進口elisa檢測試劑盒檢測的函數曲線在實際操作過程中描述的是劑量濃度的抗體和信號之間的相關關系，而其實質是為了描述劑量濃度的抗體和對應抗原-抗體偶聯物之間的相關關系。抗原-抗體偶聯物經過了酶聯抗體反應和酶催化放大反應，催化產物檢測后轉換成信號。該信號間接的代表了抗原-抗體偶聯物。這種間接的轉化過程經歷了三重信號的傳遞過程，而只有在三重傳遞保證線性的情況，抗體濃度-信號劑量曲線才能等同于抗體濃度-抗體抗原偶聯物濃度劑量曲線，如果進行了非線性傳遞將會影響到整個檢測方法的真實性和準確性，下面小編將從微觀角度簡單介紹下信號傳遞過程中可能存在的偏差。

1.信號檢測偏差：酶催化產物轉換成信號時有可能會產生的偏差，這個偏差在一些文獻中也稱之為儀器的非線性檢測區域，即當酶催化產物濃度過高時，催化產物濃度和信號值之間不*呈線性關系，這個現象是普遍存在的，某品牌酶標儀的參數性能，注意該儀器的測量范圍是0-4 OD，而該儀器確保的檢測線性范圍是0-3 OD。一般來講在進行吸光度法讀數時，檢測的信號值gao值控制在3左右。如果兩個相鄰的抗體濃度點對應的信號值在OD值3.5及以上時都會特別接近，這兩個信號值很有可能是有信號傳遞偏差的。這個可以通過高濃度的酶催化產物梯度稀釋查看信號的線性范圍確認。

練習要求:
#1 把這篇講ELISA信號偏差的原文中以「1.信號檢測偏差」開頭的那一段改寫成條列，保留主要事實。
#2 根據這篇講ELISA信號偏差的原文回答下列問題：
(a) 抗原-抗體偶聯物要經過哪兩種反應，催化產物才被檢測並轉換成信號？
(b) 原文說這種間接的轉化過程經歷了幾重信號傳遞？
(c) 原文提到的某品牌酶標儀，確保的檢測線性範圍是多少？
#3 從這篇講ELISA信號偏差的原文最後一句之後接着續寫。
下方列出的資料是另一份材料，與上面的原文各自獨立。

資料列表:
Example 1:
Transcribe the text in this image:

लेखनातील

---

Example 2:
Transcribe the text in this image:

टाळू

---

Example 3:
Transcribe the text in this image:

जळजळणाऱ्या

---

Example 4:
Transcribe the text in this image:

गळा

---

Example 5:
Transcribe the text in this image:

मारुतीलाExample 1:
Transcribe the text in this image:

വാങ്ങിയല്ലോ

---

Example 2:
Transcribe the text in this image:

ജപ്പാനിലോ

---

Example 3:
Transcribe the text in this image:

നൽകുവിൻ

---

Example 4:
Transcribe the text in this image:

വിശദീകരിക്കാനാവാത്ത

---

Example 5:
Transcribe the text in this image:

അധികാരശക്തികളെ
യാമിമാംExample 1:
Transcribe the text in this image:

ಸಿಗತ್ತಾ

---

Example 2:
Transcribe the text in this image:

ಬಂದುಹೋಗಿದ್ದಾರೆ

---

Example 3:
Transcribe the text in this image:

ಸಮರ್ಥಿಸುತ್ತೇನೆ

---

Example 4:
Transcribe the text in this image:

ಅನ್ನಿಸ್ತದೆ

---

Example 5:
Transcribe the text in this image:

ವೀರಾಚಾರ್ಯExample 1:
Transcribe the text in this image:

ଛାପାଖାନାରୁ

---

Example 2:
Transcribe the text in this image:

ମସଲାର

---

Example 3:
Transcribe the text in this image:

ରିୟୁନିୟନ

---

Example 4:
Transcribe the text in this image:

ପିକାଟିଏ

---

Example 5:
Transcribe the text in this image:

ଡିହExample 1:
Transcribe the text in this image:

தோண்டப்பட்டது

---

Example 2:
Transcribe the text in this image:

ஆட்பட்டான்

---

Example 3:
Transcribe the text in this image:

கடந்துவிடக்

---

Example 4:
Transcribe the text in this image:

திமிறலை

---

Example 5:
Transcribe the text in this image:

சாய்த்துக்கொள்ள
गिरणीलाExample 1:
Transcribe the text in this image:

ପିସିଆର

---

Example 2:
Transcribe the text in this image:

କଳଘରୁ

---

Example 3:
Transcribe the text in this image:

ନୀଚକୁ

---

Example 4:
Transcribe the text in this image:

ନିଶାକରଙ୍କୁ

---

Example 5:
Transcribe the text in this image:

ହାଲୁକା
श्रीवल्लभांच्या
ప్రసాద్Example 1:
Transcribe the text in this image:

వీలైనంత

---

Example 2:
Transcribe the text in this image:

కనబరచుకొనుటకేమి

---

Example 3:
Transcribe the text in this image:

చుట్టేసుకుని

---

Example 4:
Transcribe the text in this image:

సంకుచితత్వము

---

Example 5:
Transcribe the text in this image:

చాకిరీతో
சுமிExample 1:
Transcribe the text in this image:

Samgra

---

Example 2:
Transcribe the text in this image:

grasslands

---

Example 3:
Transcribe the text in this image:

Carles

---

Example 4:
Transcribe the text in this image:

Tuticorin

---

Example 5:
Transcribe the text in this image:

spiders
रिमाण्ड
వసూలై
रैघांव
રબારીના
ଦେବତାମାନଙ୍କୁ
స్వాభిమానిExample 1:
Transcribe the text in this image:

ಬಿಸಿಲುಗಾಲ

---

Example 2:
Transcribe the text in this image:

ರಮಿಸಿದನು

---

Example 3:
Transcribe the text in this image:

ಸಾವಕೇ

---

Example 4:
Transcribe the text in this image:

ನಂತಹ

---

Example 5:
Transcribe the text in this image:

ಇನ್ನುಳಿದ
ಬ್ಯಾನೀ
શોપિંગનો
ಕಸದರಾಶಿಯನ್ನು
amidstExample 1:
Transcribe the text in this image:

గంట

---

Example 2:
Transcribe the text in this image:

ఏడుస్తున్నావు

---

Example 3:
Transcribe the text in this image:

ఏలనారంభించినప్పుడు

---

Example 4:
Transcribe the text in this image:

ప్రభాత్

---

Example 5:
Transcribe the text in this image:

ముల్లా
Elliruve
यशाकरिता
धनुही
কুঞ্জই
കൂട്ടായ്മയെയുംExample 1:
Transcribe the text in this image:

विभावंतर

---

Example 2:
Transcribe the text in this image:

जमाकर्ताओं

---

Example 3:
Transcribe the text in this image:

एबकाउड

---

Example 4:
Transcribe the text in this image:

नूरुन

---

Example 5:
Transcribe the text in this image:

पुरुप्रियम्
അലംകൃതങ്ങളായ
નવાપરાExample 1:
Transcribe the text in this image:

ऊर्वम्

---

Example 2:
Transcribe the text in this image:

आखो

參考答案:
#1
- 偏差來源：酶催化產物轉換成信號時可能產生偏差，有些文獻稱之為儀器的非線性檢測區域。
- 現象：酶催化產物濃度過高時，產物濃度和信號值之間不成線性關係，這種現象普遍存在。
- 例子：某品牌酶標儀的測量範圍是0-4 OD，但它確保的檢測線性範圍是0-3 OD。
- 一般做法：用吸光度法讀數時，信號高值控制在3左右。
- 判斷方法：兩個相鄰抗體濃度點的信號值在OD 3.5及以上時，如果特別接近，很可能存在信號傳遞偏差。
- 確認方式：把高濃度的酶催化產物梯度稀釋，查看信號的線性範圍。

#2
(a) 酶聯抗體反應和酶催化放大反應。
(b) 三重。
(c) 0-3 OD。

#3
2.酶催化反應傳遞偏差：該偏差是由酶催化顯色液引起的，其實質是酶聯抗體的濃度和其對應催化產物的濃度是否線性相關。由于酶催化反應在未終止前是一個持續反應的信號放大過程，信號的產生是時間的累積量，在反應過程中酶活可能會喪失顯色液的有效成分在不斷的減少時，梯度濃度的酶催化反應在反應時間內的可能不會是勻速反應狀態。

      這個可以通過動力學讀數進行確認。目前市面上有多種顯色液可供選擇，顯色能力qiang和弱的產品信號差異可能達到20-50倍，需要根據實驗的目的正確的選擇顯色液并確認酶催化過程的線性傳遞。